WHAT YOU SHOULD DO
Pull every line of the entries that has the word "завтрак".

SUPPLIED INFORMATION

□ □ □

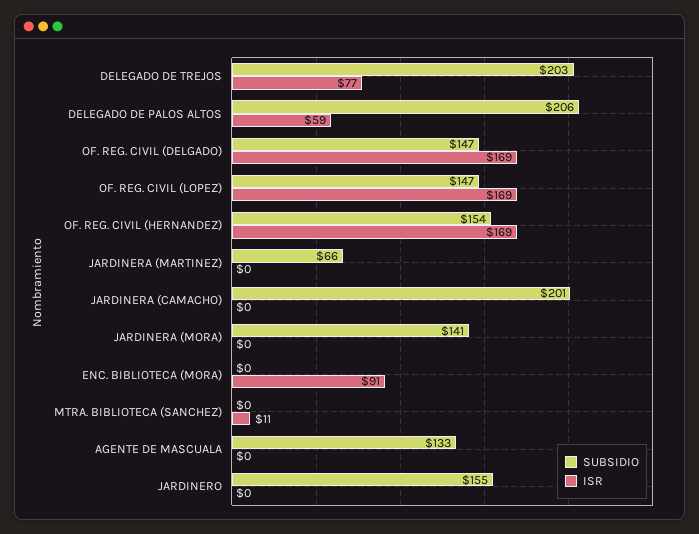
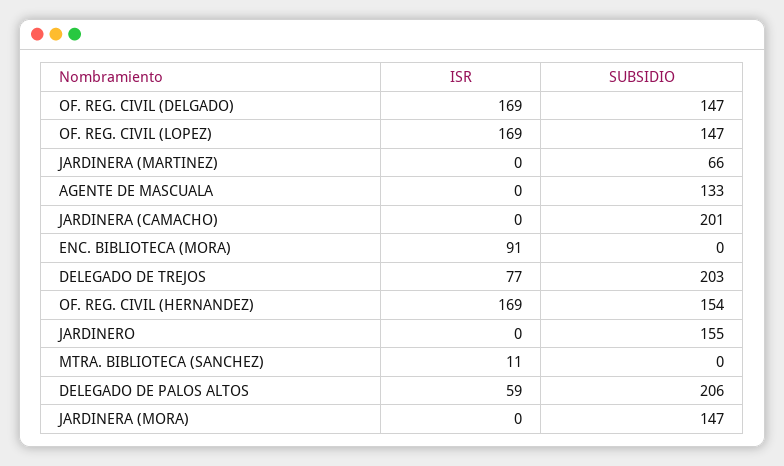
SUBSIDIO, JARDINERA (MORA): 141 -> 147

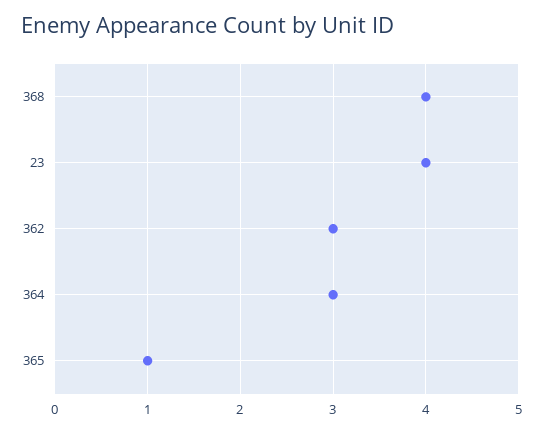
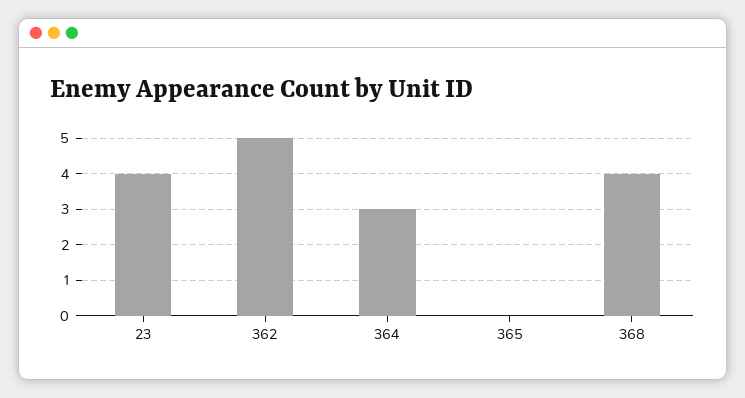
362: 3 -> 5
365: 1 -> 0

□ □ □

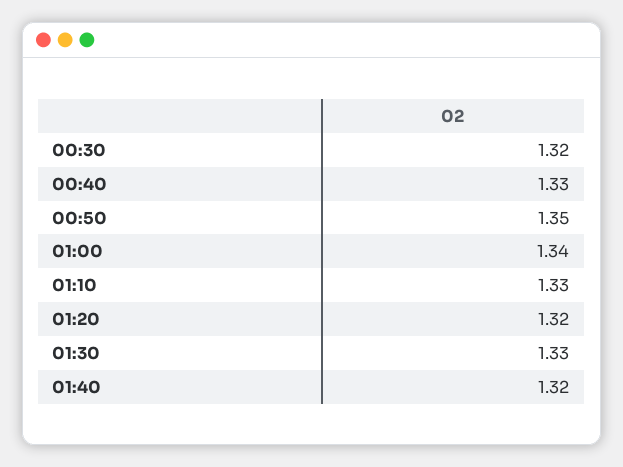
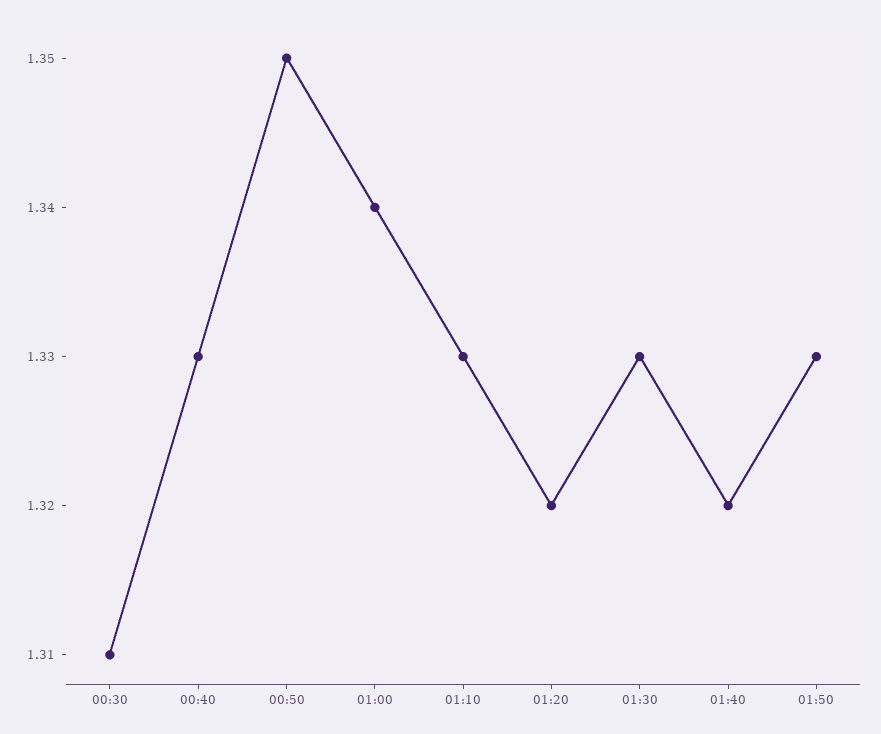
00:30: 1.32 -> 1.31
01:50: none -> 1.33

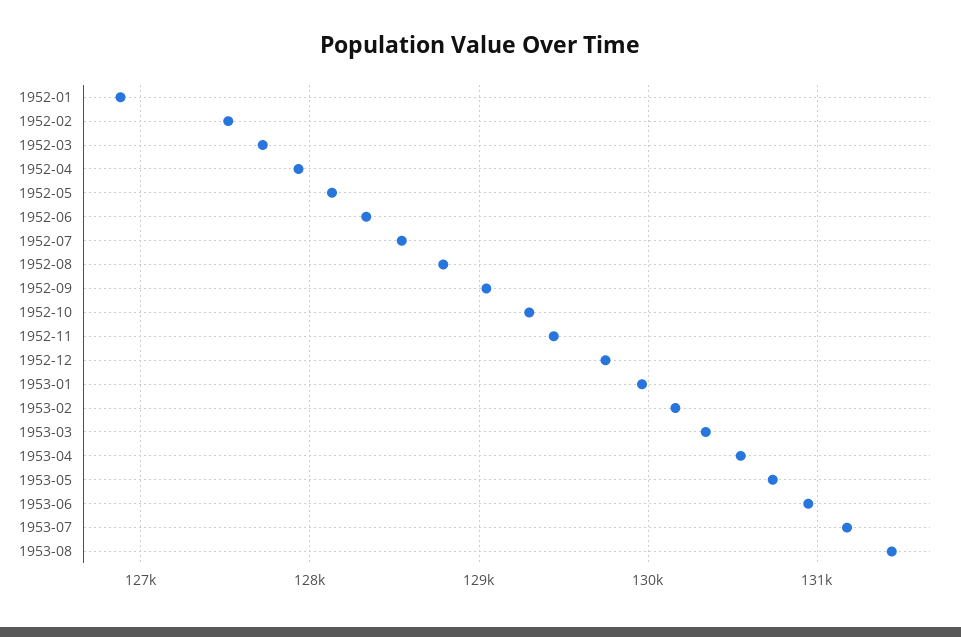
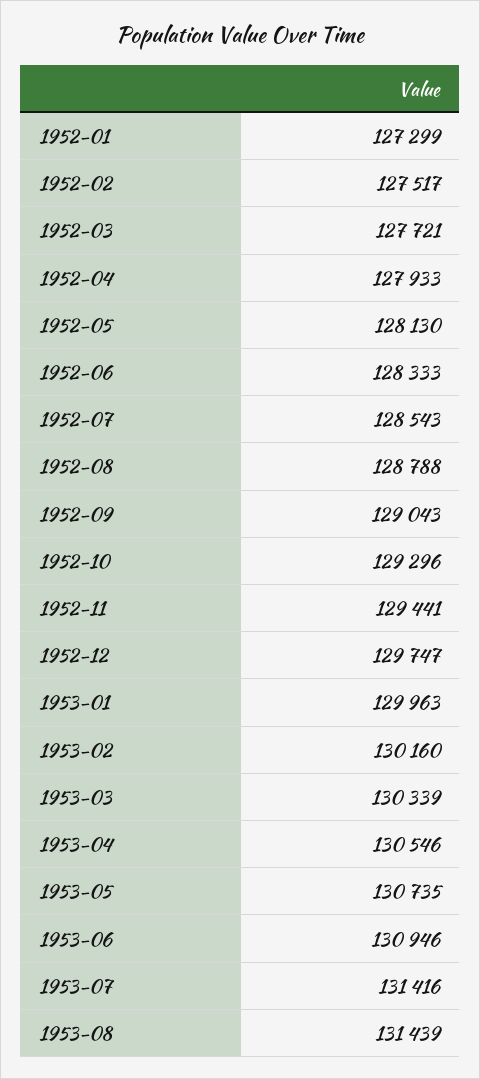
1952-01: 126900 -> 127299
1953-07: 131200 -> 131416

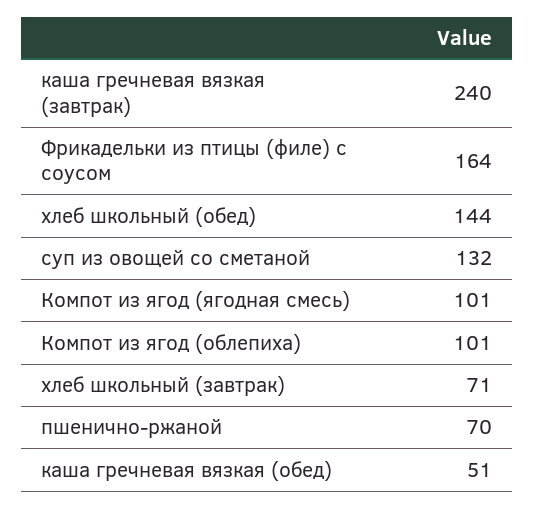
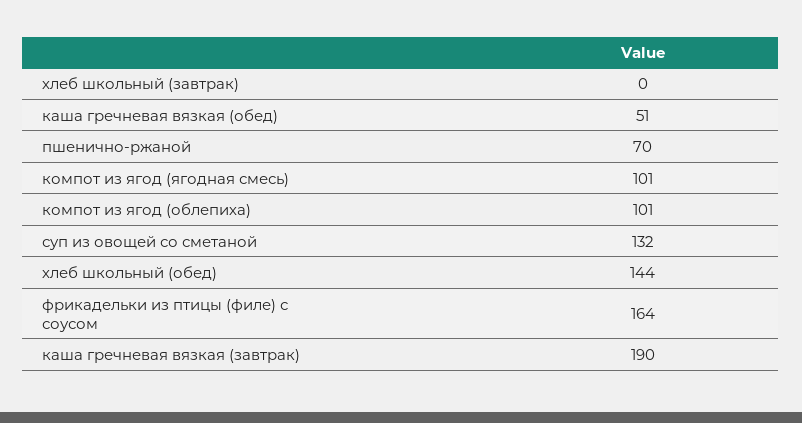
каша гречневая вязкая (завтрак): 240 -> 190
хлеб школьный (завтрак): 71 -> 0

□ □ □

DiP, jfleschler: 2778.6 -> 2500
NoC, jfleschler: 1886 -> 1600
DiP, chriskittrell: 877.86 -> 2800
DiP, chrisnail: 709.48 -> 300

□ □ □

WRITTEN SOLUTION
каша гречневая вязкая (завтрак): 240 -> 190
хлеб школьный (завтрак): 71 -> 0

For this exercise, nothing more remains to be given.